7 Replies to “Practicum: SoundCloud”

  1. Hey Molly, thanks for the great rundown! I was wondering, in your opinion, what do you think the benefits of using SoundCloud over platforms like Spotify/Apple Music are? Of course, this is also assuming that artists and historians would not upload content to both. I guess a better way to phrase my question might be, what does SoundCloud offer that other platforms do not? What is the appeal?

    1. Hey Sam, such a good question. The honest answer, from my understanding, is not much. The primary appeal for SoundCloud over Spotify or Apple Music is its accessibility. That anyone can upload any type of sound whenever they want to onto SoundCloud could definitely be an advantage for some people who are maybe not able to get their music onto something like Spotify. SoundCloud definitely attracts those artists or creators who are still figuring out their sound or their style, allowing them to start building a network and gaining some credibility. While Spotify has changed its protocols recently so that more people are able to upload their music, I think that SoundCloud provides a better platform for those trying to get their foot in the door. In the grand scheme of things, however, Spotify is the better option. This link has a really great breakdown of the advantages and disadvantages between the two: https://bunnystudio.com/blog/spotify-vs-soundcloud-comparison/

      1. That’s actually a really good point! I was just thinking from an audience point of you that you would probably reach a wider audience using Spotify/Apple Music, but the potential of someone being able to experiment with their style is definitely something I hadn’t considered. As an occasional SoundCloud listener, I have to agree with your point about other platforms being better in the grand scheme of things— or maybe just better for polished final projects. Thanks for the link!

  2. Hi Molly, SoundCloud sounds like a great platform for historians! I have a question regarding the ownership and of audios. I took Oral History with Dan Kerr last semester and we had to obtain a release form to grant legal permission for our oral history interviews to be stored in the Humanities Truck archive. Is there any similar thing with SoundCloud? Obviously, some users probably have some form of an agreement, but what legal rights to ownership do the users have over the audio? I imagine some IP issues could arise with a less regulated platform.

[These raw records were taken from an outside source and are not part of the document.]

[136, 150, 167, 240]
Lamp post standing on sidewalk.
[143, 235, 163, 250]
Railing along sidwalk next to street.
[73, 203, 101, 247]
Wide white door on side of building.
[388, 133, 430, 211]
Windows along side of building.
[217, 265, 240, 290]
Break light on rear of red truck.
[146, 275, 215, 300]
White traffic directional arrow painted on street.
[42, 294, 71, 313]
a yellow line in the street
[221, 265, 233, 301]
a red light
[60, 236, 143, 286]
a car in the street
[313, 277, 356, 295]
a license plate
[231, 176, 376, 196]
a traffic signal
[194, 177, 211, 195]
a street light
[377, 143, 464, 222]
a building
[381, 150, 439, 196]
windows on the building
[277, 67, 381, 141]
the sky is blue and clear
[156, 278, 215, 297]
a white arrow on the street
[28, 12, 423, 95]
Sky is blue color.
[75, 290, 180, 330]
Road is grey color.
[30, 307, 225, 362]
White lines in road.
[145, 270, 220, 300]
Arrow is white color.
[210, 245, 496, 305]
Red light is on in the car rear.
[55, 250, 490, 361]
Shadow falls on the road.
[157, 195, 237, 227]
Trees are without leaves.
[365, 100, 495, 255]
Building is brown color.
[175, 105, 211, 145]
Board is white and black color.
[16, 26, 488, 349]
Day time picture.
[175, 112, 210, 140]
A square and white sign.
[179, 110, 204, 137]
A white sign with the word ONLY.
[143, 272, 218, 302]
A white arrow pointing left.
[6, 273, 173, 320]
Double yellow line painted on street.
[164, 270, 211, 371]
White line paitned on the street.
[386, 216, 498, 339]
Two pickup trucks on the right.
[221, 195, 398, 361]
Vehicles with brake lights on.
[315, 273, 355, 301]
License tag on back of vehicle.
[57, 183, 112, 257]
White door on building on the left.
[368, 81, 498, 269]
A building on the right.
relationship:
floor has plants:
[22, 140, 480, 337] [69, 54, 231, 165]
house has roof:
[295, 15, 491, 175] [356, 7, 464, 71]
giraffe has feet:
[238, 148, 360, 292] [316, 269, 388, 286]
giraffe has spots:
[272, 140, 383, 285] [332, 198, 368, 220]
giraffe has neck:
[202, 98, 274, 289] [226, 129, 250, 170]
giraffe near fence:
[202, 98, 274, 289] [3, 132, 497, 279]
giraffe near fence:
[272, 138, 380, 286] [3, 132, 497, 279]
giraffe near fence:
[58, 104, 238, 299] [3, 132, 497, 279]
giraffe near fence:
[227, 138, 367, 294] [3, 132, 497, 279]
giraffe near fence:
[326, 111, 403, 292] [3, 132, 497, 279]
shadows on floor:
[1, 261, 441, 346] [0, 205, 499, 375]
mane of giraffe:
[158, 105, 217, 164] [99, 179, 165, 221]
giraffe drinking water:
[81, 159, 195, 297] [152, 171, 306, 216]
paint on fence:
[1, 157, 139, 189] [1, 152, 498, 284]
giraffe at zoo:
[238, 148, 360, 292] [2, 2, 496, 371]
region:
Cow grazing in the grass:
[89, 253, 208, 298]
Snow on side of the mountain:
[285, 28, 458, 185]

  3. Hi, Molly! Great job on this practicum. I felt compelled to come back to this post, because I started thinking about outreach for digital projects. While Sam sort of already touched on this topic, what specific and unique tools does SoundCloud offer users to increase their public outreach? Compared to Spotify and Apple Music, I think it is great that SoundCloud offers hashtags for their posts. This could definitely boost a project and its audience.

  4. Molly – This post is super helpful. I’ve been working on a project all semester that has audio. I’ve been debating on whether or not to share this project with a larger audience later on. This post gave me a lot of really great ideas. On a completely different note, I’m curious to know how you envision museums using software like Soundcloud. Do you picture smaller museums utilizing it? Or bigger institutions? For what types of exhibits? I’m curious to know more since it’s an interesting proposition! Thanks for the great post!

  5. Hi Molly! I was so glad that we were able to present our practicums on all-things audio related. You did a great job with your post and on Zoom. The features of SoundCloud that you highlighted were very relevant to scholars in the digital humanities. In previous years, I used SoundCloud to listen to audio articles from The Atlantic, but I have never explored other history related topics such as oral histories. I am pleased that you introduced those collections available in your blog. Also, I was not aware of the subscription options for more advanced features. Advanced features would be very helpful for users who engage with this platform on a day-to-day basis. You have demonstrated that all users can benefit from using SoundCloud.